Michael Ellick Sermon on occasion of the passing of Harry Koutoukas

Note: In posting this later, extended version of my remembrance of Harry, somehow the earlier comments were lost. I'm hoping to get them back. In the meantime, please feel free to ask questions, to comment and post again. LJP
Photographs (except where noted) copyright Lisa Jane Persky

6 comments:

Anonymous said...

Very moving Lisa. Love this, loved Harry, love you.

Bets

michael said...

Lisa Jane - your memoir is pure Harry. I can't imagine a description that more perfectly sums up his essence. Harry was a close friend to my family, the Harris acting clan of off-off-Broadway My mother was long ago dubbed "a Gargoyle" by our "Sinister of the Arts" (a title Harry wore with pride). In 1966 I was the drummer for "Pomegranada", the lovely operetta about Vanity that Harry and Al Carmines created at Judson, and worked with Harry on other projects. Across the decades my mother Ann, in particular, remained involved in Harry's productions as an actress. In 1982, when my older brother George (aka Hibiscus) died from AIDS at St. Vincent's Hospital ( at age 32), Harry was there with my family at his bedside. They all sensed the moment when my dear brother's soul seemed to fly out the open window. As the family struggled with their grief, Harry sat up, looked toward the window and exclaimed, "Won't you reconsider?" His heartfelt plea expressed how everyone was feeling - and infused the moment with a measure of mirth without taking anything away from its gravity.

Lisa Jane Persky said...

Michael- Thank you for commenting. Your brother was one of the loveliest humans. They've left a tremendous void, our irreplaceables, but not in our hearts.

the slackmistress said...

I commented before that this is a lovely tribute, but reading the extended version brought up this weird sense memory.

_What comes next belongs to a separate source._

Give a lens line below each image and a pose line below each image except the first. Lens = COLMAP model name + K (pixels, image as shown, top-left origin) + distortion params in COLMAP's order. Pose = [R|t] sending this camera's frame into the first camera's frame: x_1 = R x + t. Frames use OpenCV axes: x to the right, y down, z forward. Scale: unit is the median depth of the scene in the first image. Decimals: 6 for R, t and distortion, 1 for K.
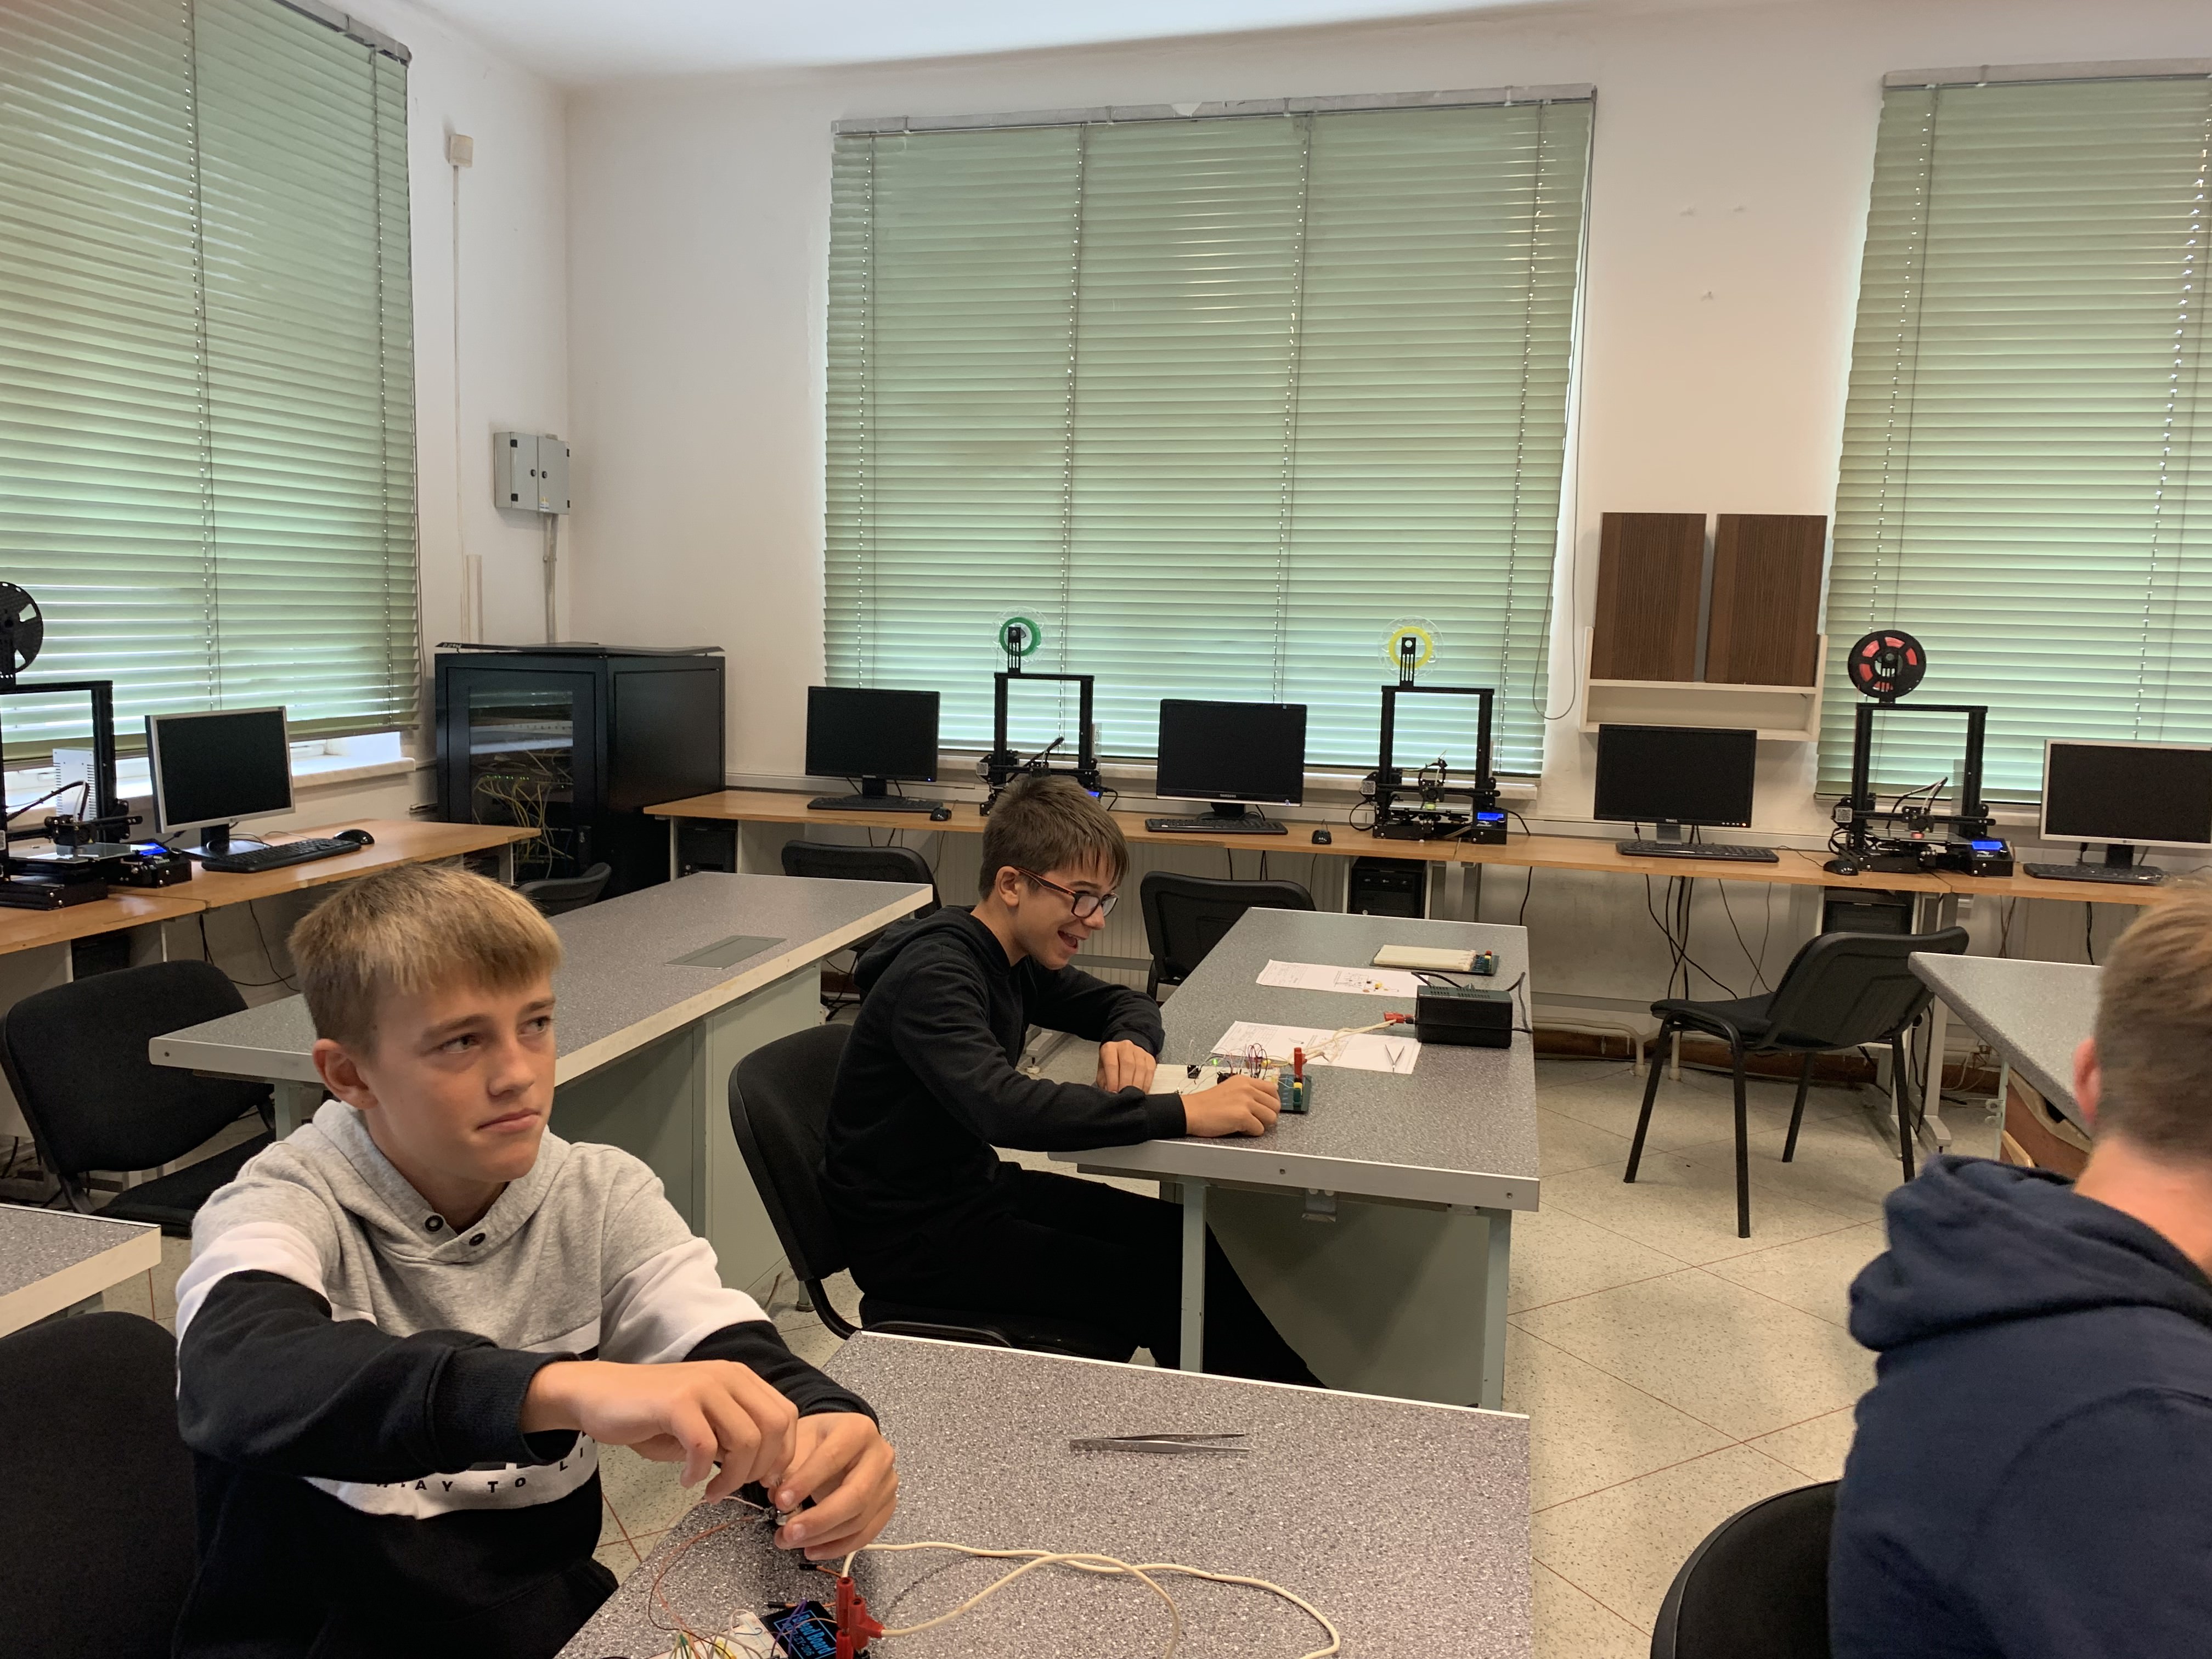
lens RADIAL K [[1694.1, 0, 1118.8], [0, 1694.1, 837.2], [0, 0, 1]] dist [0.029462, -0.031651]
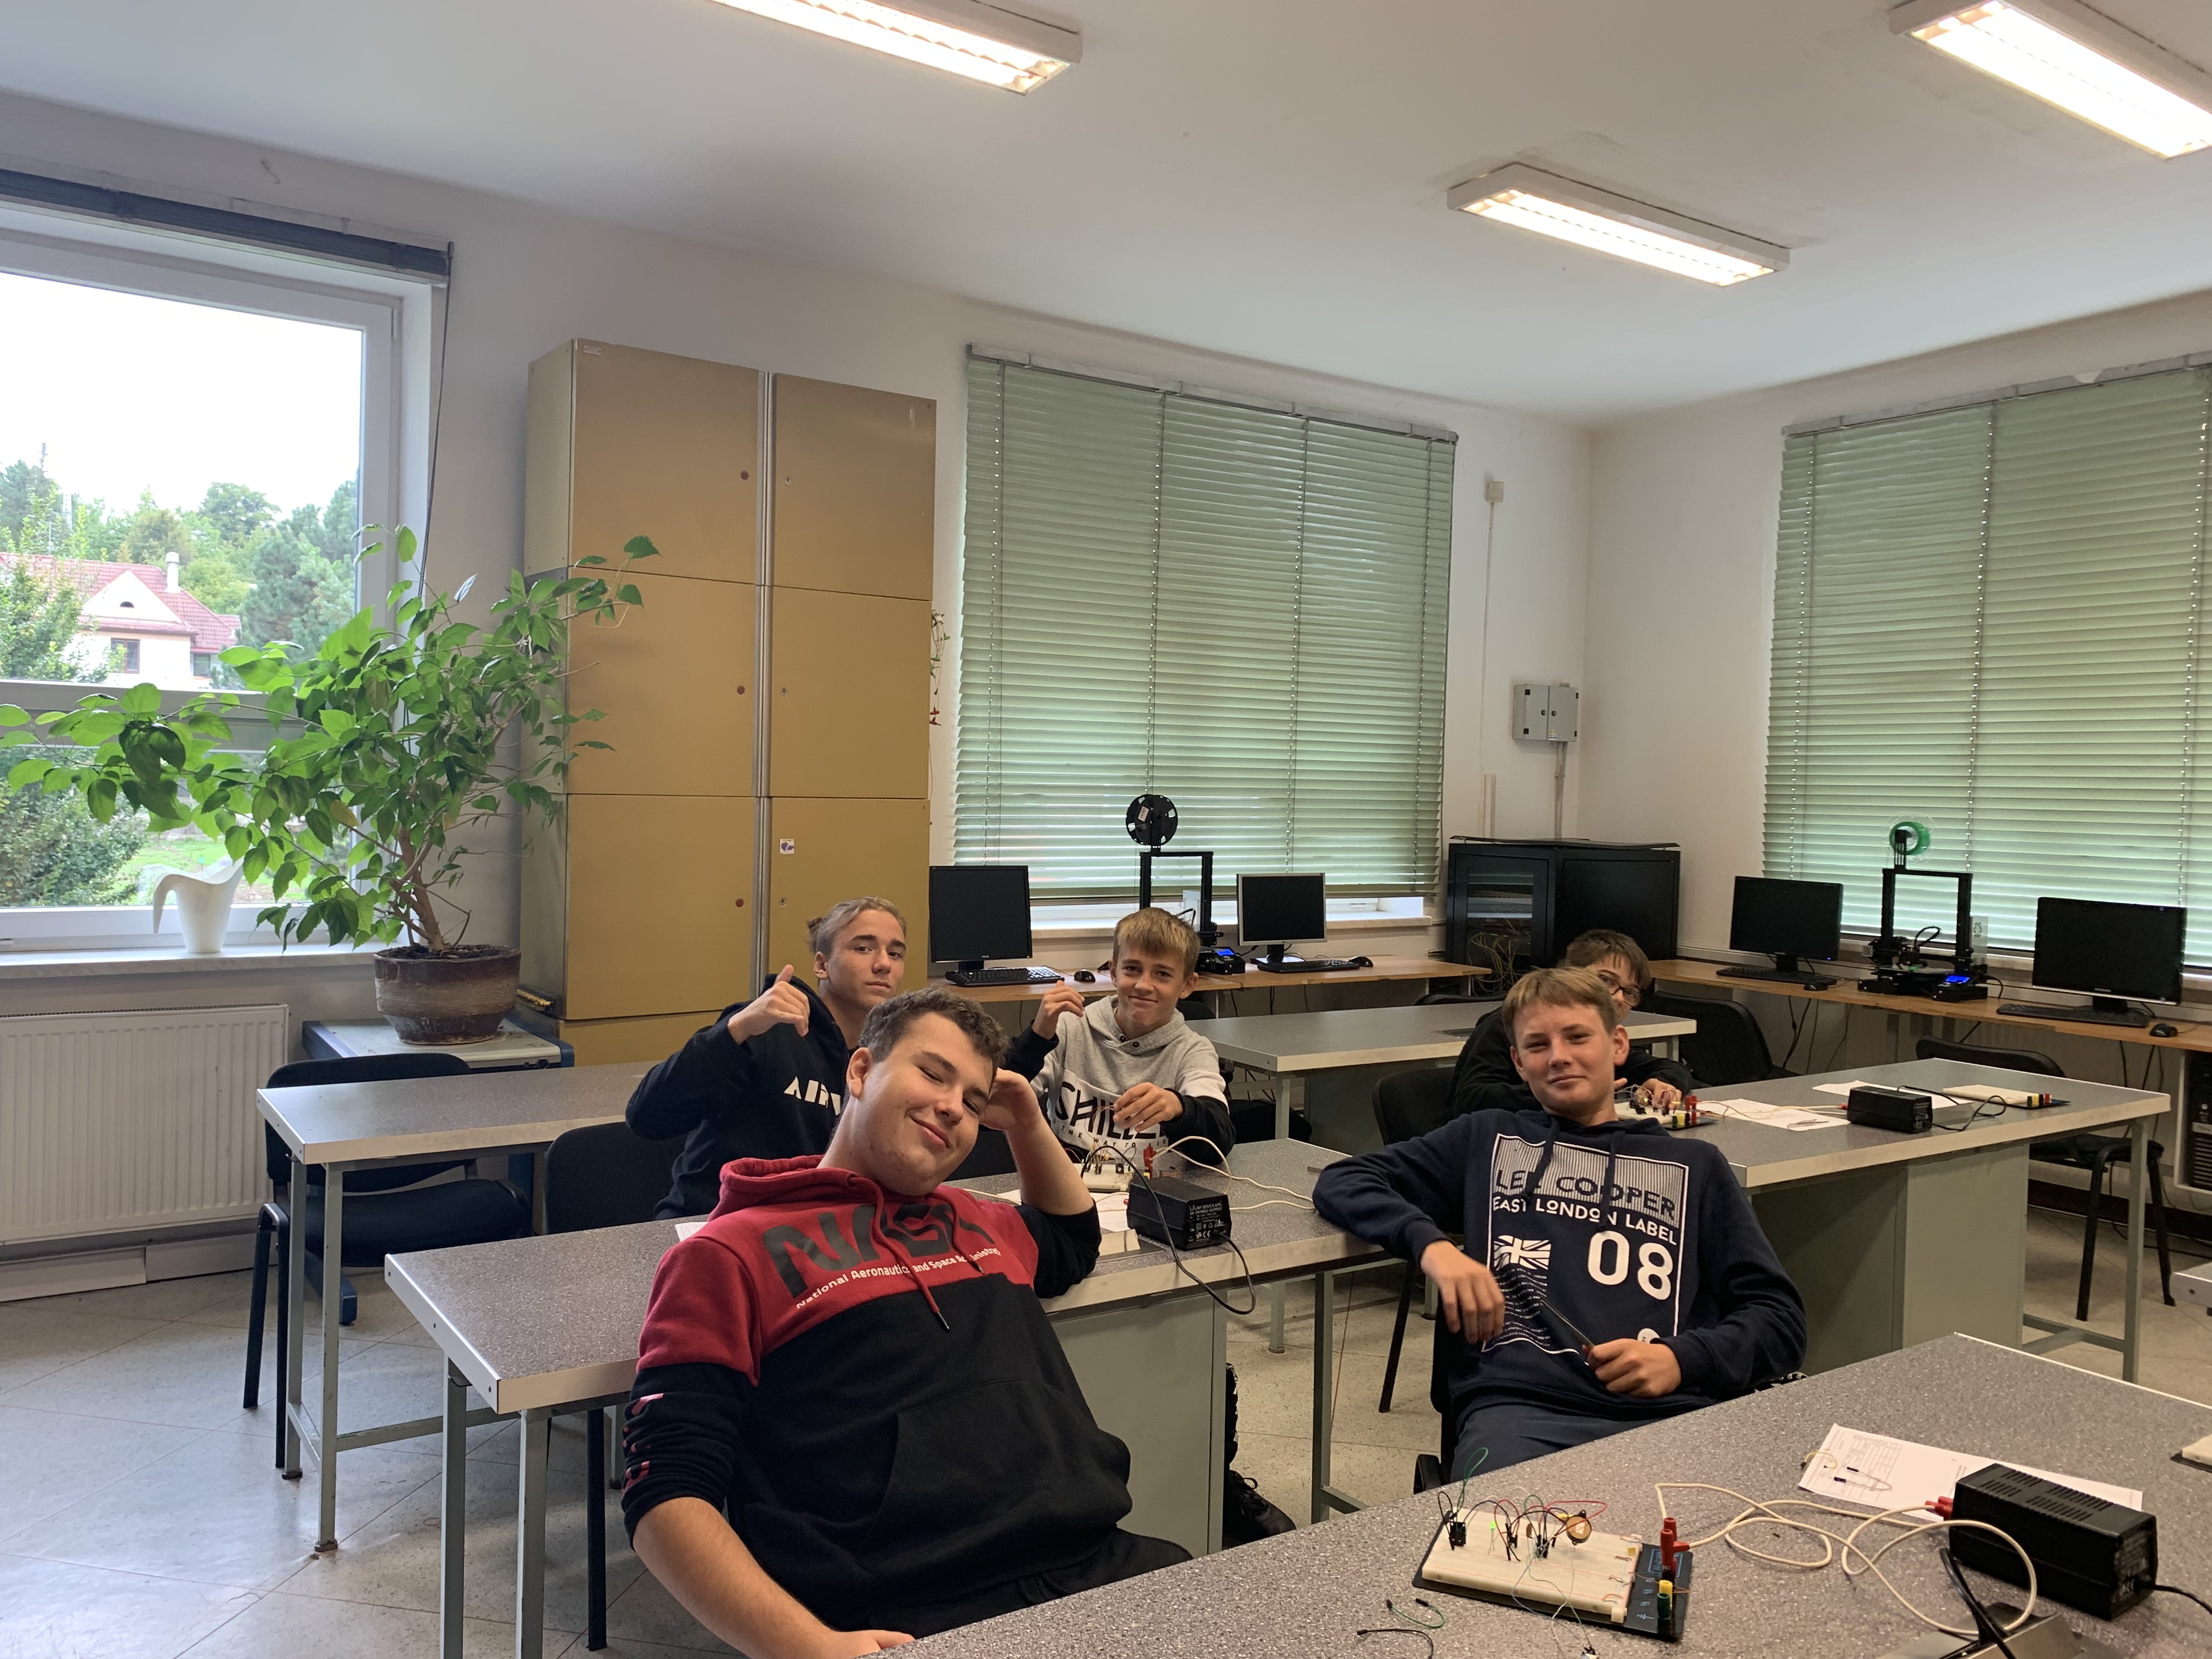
lens RADIAL K [[1694.1, 0, 1099.0], [0, 1694.1, 826.6], [0, 0, 1]] dist [0.029462, -0.031651]
pose [[0.753245, 0.013557, -0.657600, 0.290540], [-0.094748, 0.991597, -0.088086, 0.028334], [0.650880, 0.128657, 0.748200, -0.231054]]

When I was growing up in WhiteBread, Midwest (mayo is a birthright! Jello is our official dessert! The two black kids have white parents!) this was the sort of world that I so desparately wanted to live in. (Since I obviously did not fit in where I was.)

While I've read about it from an adult's perspective, I've never read anything about what it was like to be growing up in that world. I hope this is part of some greater/larger LJP project...

Anonymous said...

Yes'm, Ms Lisa, I remember it all.

-love to you,

Harvey Fierstein

Sis Irijah said...

i remember fondly my visit to 87 christopher street...i did NOT want to leave with my parents...i wanted to stay...FOREVER!!!